:: Page extract ::
┄┄┄┄┄┄┄┄┄┄

With Next.js next/image

import Image from "next/image";
import { SemanticImage } from "react-semantic-images";

<SemanticImage
  as={Image}
  description="sleek black sports car parked on a wet road at dusk"
  width={800}
  height={500}
/>

Eliminate the loading flash (SSR)

By default the component fetches the manifest on the client after mount. To render the correct image immediately on the server, inject the manifest into your root layout:

// app/layout.tsx  (Next.js App Router)
import manifest from "../public/semantic-manifest.json";

export default function RootLayout({ children }) {
  return (
    <html>
      <body>
        <script
          dangerouslySetInnerHTML={{
            __html: `window.__SEMANTIC_MANIFEST__=${JSON.stringify(manifest)}`
          }}
        />
        {children}
      </body>
    </html>
  );
}

Or pass it directly to a single component via the manifest prop.


Step 2 — Collect descriptions

Start your dev server, then run:

npx collect-descriptions --url http://localhost:3000

This opens a headless browser, visits every page by following links, and writes all descriptions to public/semantic-manifest.json as unmatched entries:

{
  "rainy city street at night": null,
  "dense foggy forest with rays of light": null
}

| Flag | Default | Description | |------|---------|-------------| | --url | http://localhost:3000 | Root URL to start crawling from. | | --out | public/semantic-manifest.json | Where to write the manifest. |


Step 3 — Match images

Drop your images into public/semantic-pool/, then run:

npx match-images

The CLIP model embeds both descriptions and images, then assigns the best match for each:

{
  "rainy city street at night": {
    "image": "/semantic-pool/city.jpg",
    "score": 0.31
  }
}

| Flag | Default | Description | |------|---------|-------------| | --pool | public/semantic-pool | Directory of pool images. | | --out | public/semantic-manifest.json | Manifest file to read from and write to. | | --public | public | Public web root (used to build image URLs). | | --cache | node_modules/.cache/react-semantic-images/embeddings.json | Cache file for image embeddings. Images are only re-embedded when their content changes. |

The first run downloads the CLIP model weights (~60 MB, cached in node_modules/.cache). Subsequent runs are fast — only new or changed images are re-embedded.

┄┄┄┄┄┄┄┄┄┄

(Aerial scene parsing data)
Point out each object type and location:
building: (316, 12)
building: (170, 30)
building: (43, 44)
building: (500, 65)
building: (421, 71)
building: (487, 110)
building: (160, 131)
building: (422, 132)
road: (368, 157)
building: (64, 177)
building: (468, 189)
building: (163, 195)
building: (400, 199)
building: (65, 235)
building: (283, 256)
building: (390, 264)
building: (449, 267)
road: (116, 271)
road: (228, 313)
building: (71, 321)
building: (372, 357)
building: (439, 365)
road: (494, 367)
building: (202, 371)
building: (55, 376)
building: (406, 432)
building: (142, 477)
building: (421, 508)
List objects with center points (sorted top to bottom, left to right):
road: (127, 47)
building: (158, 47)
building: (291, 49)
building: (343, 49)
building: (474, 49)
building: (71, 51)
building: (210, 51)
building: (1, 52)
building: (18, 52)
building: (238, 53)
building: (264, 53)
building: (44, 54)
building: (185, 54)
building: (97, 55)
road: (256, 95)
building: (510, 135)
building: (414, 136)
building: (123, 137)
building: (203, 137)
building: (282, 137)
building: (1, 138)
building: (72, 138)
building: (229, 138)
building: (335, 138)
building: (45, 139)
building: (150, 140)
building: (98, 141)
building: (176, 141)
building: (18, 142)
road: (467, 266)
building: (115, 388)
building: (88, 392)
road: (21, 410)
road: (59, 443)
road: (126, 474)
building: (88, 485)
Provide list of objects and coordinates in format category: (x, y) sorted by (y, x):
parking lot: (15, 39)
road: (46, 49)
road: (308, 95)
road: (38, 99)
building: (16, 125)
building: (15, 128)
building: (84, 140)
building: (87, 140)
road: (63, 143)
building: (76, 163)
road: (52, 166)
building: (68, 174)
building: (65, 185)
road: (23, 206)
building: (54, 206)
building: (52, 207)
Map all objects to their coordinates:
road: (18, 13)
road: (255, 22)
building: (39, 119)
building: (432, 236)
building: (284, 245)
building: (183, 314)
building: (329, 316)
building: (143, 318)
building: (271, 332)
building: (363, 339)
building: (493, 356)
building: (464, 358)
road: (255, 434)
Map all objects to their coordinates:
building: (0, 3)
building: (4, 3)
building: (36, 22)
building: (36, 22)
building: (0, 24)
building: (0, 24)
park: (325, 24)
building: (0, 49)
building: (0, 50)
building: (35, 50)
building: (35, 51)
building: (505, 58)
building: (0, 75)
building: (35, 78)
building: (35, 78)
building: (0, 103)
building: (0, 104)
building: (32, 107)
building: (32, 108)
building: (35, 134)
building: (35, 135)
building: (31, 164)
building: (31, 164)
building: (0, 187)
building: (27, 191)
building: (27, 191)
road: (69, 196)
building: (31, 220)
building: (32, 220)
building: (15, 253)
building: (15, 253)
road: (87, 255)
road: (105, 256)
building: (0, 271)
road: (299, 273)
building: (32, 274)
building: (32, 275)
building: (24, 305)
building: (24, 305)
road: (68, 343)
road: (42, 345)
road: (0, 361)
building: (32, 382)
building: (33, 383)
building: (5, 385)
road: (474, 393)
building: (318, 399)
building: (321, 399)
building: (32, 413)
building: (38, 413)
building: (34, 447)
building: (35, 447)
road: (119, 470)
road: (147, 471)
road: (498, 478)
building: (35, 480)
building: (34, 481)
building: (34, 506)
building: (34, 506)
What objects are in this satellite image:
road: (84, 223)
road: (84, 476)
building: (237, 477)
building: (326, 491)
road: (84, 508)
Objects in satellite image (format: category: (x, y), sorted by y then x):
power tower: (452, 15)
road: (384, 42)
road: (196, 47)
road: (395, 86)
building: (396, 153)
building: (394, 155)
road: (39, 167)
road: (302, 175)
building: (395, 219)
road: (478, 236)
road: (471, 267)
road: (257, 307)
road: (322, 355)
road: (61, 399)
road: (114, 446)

┄┄┄┄┄┄┄┄┄┄

:: Task instructions ::
**A.** According to the react-semantic-images guide, roughly how large are the CLIP model weights downloaded on the first run?
**B.** Repeat the stretch of the react-semantic-images guide from "The CLIP model embeds" through "images are re-embedded.".
**C.** Go on with the react-semantic-images guide from where it stops.
The records have no part in any of this.

:: Written answers ::
**A.** About 60 MB.

**B.**
The CLIP model embeds both descriptions and images, then assigns the best match for each:

{
  "rainy city street at night": {
    "image": "/semantic-pool/city.jpg",
    "score": 0.31
  }
}

| Flag | Default | Description | |------|---------|-------------| | --pool | public/semantic-pool | Directory of pool images. | | --out | public/semantic-manifest.json | Manifest file to read from and write to. | | --public | public | Public web root (used to build image URLs). | | --cache | node_modules/.cache/react-semantic-images/embeddings.json | Cache file for image embeddings. Images are only re-embedded when their content changes. |

The first run downloads the CLIP model weights (~60 MB, cached in node_modules/.cache). Subsequent runs are fast — only new or changed images are re-embedded.

**C.**
Git integration

After match-images runs, it automatically updates your .gitignore — but only if the project is inside a git repository. If no .git is found, this step is skipped entirely.

The block it writes looks like this:

# --- react-semantic-images ---
# react-semantic-images: ignore unmatched pool images
public/semantic-pool/*
!public/semantic-pool/city.jpg
!public/semantic-pool/forest.jpg
# --- end react-semantic-images ---
  • Every image in the pool is ignored by default
  • Only matched images get a ! exception so git tracks them
  • Re-running match-images replaces the block in place — it never duplicates

Rematching

Add a new image to the pool and rematch everything unmatched: Just run npx match-images again. Already-matched entries are preserved.

Force a specific description to be rematched: Set its value to null in the manifest, then run npx match-images.

Start completely from scratch:

rm public/semantic-manifest.json
npx collect-descriptions --url http://localhost:3000
npx match-images

Troubleshooting

playwright: command not found

npm install --save-dev playwright
npx playwright install chromium

Could not load the "sharp" module using the darwin-arm64 runtime

sharp installed for the wrong platform. Run this inside the package directory:

cd node_modules/react-semantic-images
npm install --include=optional sharp

Images still show the placeholder after matching

The manifest is cached in the browser. Do a hard refresh:

  • Mac: Cmd + Shift + R
  • Windows / Linux: Ctrl + Shift + R

Low match scores (below 0.20)

The pool images don't visually match the descriptions well. Either rewrite the descriptions to better match what's in the pool, or add more relevant images to the pool.